The dirt road merged back in with the paved road, which I followed almost until it connected with the main road west from Heltermaa. It would have been easy to reach my lodging via the main road, but Google Maps suggested a path instead. It was sometimes dirt and sometimes a road and sometimes grassy, with various branches of it turning off, but as long as I kept going straight I was headed in the right direction.
I had to make one more turn, to the right, and I could barely find it. I wouldn't consider it a path at all -- it was overgrown with grass up to my chest. I did find tire marks under all that growth, so perhaps it had once been an established way, but if so, it got scant regular use. This was going to be one long kilometer.
The grass got bigger and if I hadn't already had my eyes fixed on the faint stripe cutting across the field, I wouldn't have known I was on a path at all. I pressed ahead, the vegetation swishing at my bare legs, telling myself that stinging nettles are only on the Isle of Wight and poison ivy and ticks only in rural New York. I made friends with the bees and the blue butterflies and tried not to think about a sign way back near Heltermaa warning of snakes.
What remained of the path veered to the left, but the Google Maps route didn't. I could see my lodging ahead. I cut across the field -- the grass was now almost as tall as I -- and soon came to the apartment buildings of Suuremõisa.
I'd booked into an apartment similar to an Airbnb. Like most Soviet apartment buildings, this one had multiple entrances, each leading to a few apartments. Mine was on the first floor, a few steps up from the southern entrance. Inside all was modern: electronic kitchen appliances, electronic thermostats, and a washing machine. There was even a sauna.

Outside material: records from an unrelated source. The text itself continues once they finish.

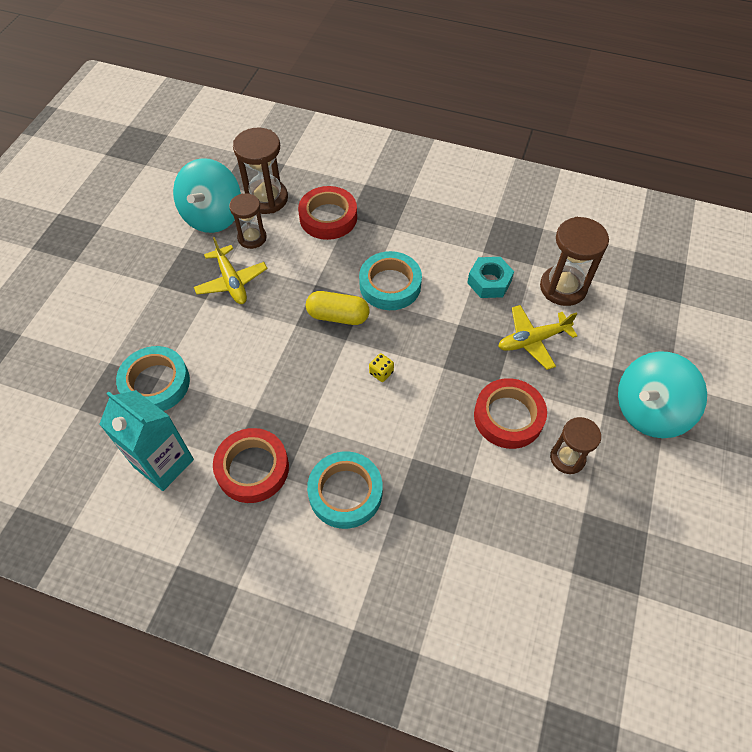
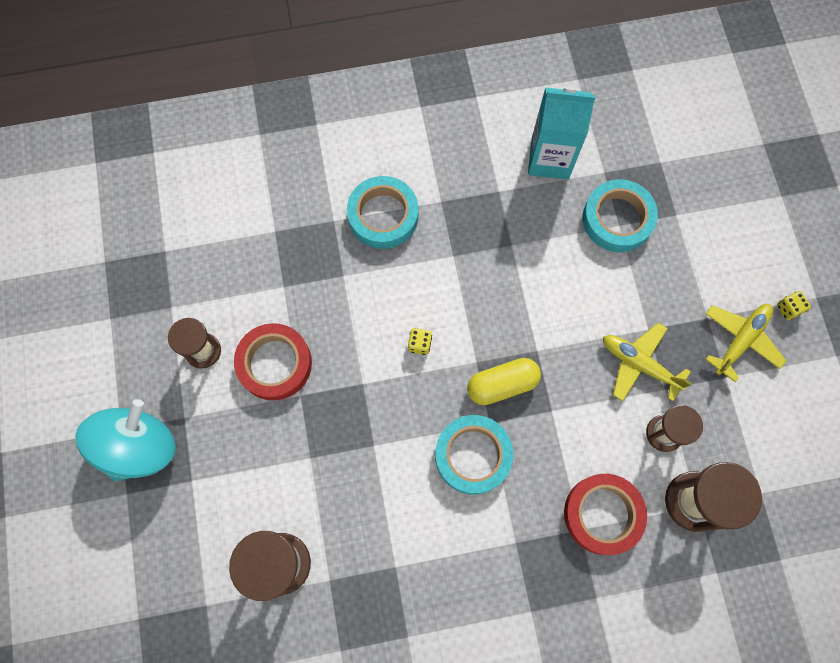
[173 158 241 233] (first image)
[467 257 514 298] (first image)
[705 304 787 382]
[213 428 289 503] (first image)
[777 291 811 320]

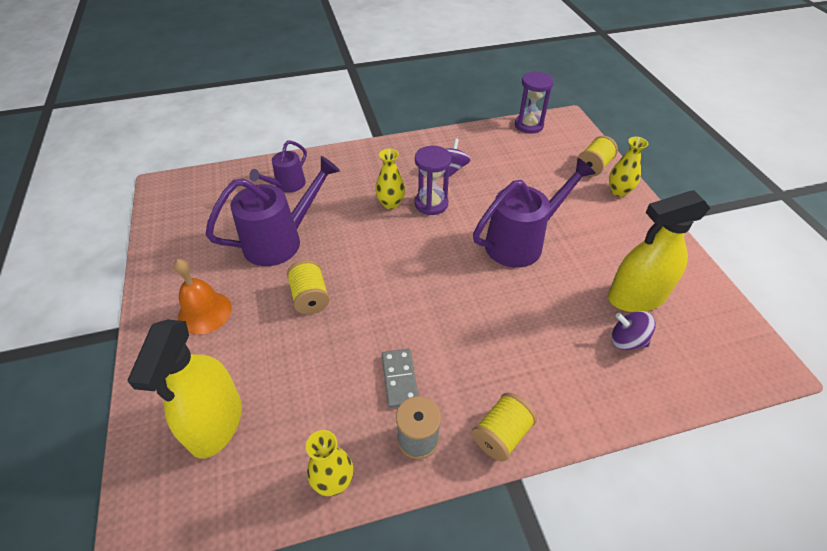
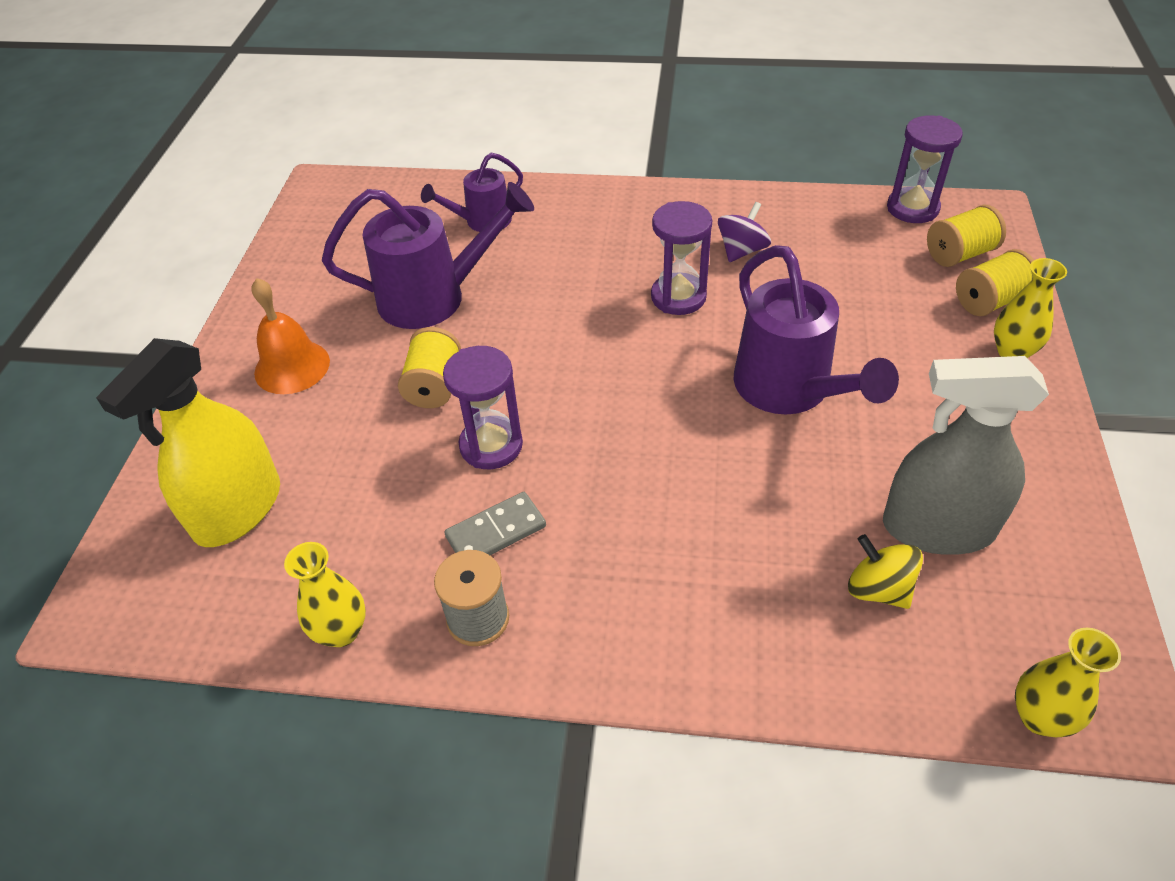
[1015 628 1121 737]
[734 245 899 414]
[883 356 1049 555]
[848 534 923 609]
[444 492 546 555]
[927 205 1006 267]
[443 346 523 469]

But I didn't have time to linger. It was 4 p.m., and I had an hour to tour Suuremõisa's main attraction, the manor dating from the early 1500s and the baroque manor house built between 1755 and 1760 and expanded in the following 12 years. The house was commissioned by Countess Ebba-Margaretha von Stenbock; her son sold it to pay off his debts, and it came under the control of Otto Reinhold Ludvig von Ungern-Sternberg (his name is my name too).
The estate changed hands numerous times, sometimes private property and sometimes state, and it now houses a primary school and a vocational school. It was quite a juxtaposition to see the fading wall paint and elegant roof embellishments in a room full of computers. Nearby is Hiiumaa's oldest stone building, the Pühalepa Church, dating from 1255; it contains Maltese crosses associated with the Ungern-Sternberg family. It is also where Douglas Wells was married.
Suuremõisa's only eatery is a cafe in the manor house that closes at five, so I was left to buy dinner groceries at the village's supermarket and figure out how to use all those fancy appliances. I didn't want to cook, but there was a paucity of ready-made food at the market. Nearly everything required preparation. It also assumed an end result of more than one meal. And that's how I ended up with three breaded chicken cutlets, a third of a pound of sliced cheese, almost a pound of marinated salad, a Turkish seedless grapefruit, two liters of apple-cherry-chokeberry juice, and a chocolate ice-cream bar.
Outside my bedroom window, Pühalepa Church pokes through the trees against the pale-blue midnight sky.